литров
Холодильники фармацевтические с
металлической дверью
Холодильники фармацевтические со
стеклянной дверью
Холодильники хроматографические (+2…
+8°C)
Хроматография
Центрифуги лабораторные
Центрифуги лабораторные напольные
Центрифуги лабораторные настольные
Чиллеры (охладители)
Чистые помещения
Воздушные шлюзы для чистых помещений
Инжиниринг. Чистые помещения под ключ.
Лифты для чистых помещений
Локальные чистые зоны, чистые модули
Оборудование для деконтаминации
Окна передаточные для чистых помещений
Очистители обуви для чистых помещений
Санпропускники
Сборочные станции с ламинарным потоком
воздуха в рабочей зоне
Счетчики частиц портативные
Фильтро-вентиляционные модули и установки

==============================

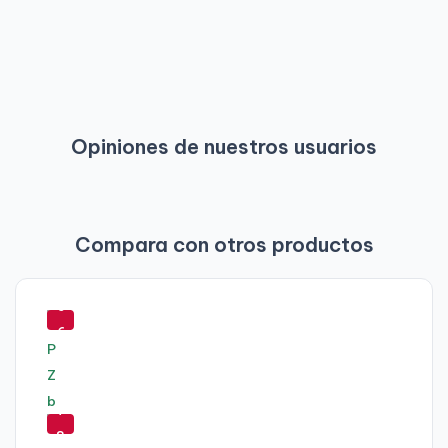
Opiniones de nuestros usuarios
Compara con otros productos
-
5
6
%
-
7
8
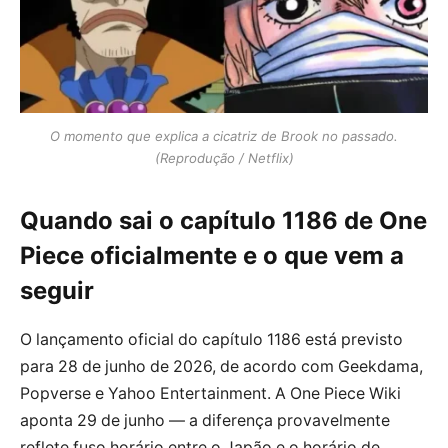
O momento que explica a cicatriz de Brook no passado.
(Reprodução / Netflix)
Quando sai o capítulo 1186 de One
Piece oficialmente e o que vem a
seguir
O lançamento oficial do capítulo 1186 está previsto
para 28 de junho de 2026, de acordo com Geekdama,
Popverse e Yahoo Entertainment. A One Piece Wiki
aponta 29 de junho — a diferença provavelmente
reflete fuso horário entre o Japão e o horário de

==============================

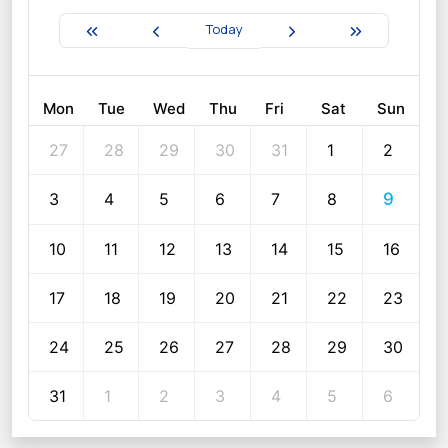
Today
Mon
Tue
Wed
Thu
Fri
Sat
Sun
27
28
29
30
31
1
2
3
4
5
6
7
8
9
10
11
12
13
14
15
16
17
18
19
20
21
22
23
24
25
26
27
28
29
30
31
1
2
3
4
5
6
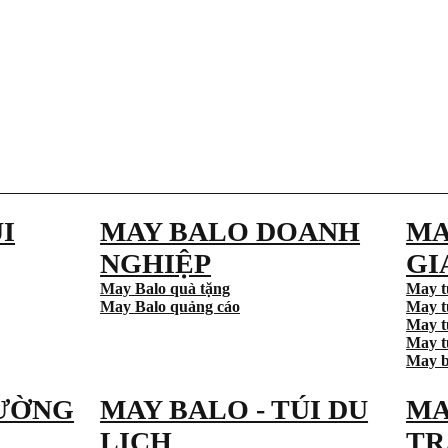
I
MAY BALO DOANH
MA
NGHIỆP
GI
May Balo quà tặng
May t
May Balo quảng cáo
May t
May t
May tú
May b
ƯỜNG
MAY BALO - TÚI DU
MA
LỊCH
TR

==============================

What the task asks
All lines above in which the word "модули" occurs should be identified and copied.

Exercise result
Локальные чистые зоны, чистые модули
Фильтро-вентиляционные модули и установки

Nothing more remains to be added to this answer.